Given text:
The suspension of Dr. Alfredo Gonzalez's license left 100 patients
searching for a new physician to fill their prescriptions for
Suboxone, a relatively new treatment for opioid addiction.

The problem is that fewer than a dozen Cape doctors are authorized by
the federal government to prescribe Suboxone, and several of them
already carry the maximum patient loads allowed by the government.

One heroin addict who did not want to give his full name said he and
his wife are struggling to hold their family together while they find
a new doctor.

"We're in active withdrawal here," he said.

He said High Point Treatment Center in Plymouth, where two physicians
prescribe Suboxone, told him they can't accept any more patients.

Julie Lizotte, director of marketing and development for High Point
Treatment Center, said the facility is referring callers to Falmouth
Hospital and Bourne Medical Internists, where Gonzalez worked before
his arrest earlier this month for possession of marijuana.

Gonzalez also had been director of inpatient services at High Point
since February, Lizotte said. He is not practicing medicine currently,
having voluntarily suspended his license, according to the state Board
of Registration in Medicine.

David Reilly, spokesperson for Cape Cod Healthcare Inc., which
employed Gonzalez at Bourne Internal Medicine and is the parent
company of Falmouth Hospital, suggested that patients consult a
government directory of Suboxone prescribers.

"You can always come to the ER for care," he said.

According to the federal Substance Abuse & Mental Health Services
Administration, there are nine physicians on the Cape that prescribe
Suboxone.

But those numbers include Gonzalez and Dr. Oscar Glieberman, a
physician formerly associated with Physicians Medical Center in
Hyannis who is now in New Bedford.

The federal government allows individual physicians to prescribe
Suboxone to up to 100 patients after their first year
prescribing.

Aim of the exercise: Write out everything in the Suboxone article from "But those numbers" down to "prescribing.", without changing a word.

Extracted records:
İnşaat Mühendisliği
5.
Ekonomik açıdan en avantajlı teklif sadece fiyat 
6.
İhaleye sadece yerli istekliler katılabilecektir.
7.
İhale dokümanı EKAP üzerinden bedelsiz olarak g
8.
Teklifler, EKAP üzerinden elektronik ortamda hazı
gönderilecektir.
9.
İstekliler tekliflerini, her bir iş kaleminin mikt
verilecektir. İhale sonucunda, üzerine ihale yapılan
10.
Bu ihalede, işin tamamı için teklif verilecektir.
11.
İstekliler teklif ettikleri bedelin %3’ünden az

Written answer:
But those numbers include Gonzalez and Dr. Oscar Glieberman, a
physician formerly associated with Physicians Medical Center in
Hyannis who is now in New Bedford.

The federal government allows individual physicians to prescribe
Suboxone to up to 100 patients after their first year
prescribing.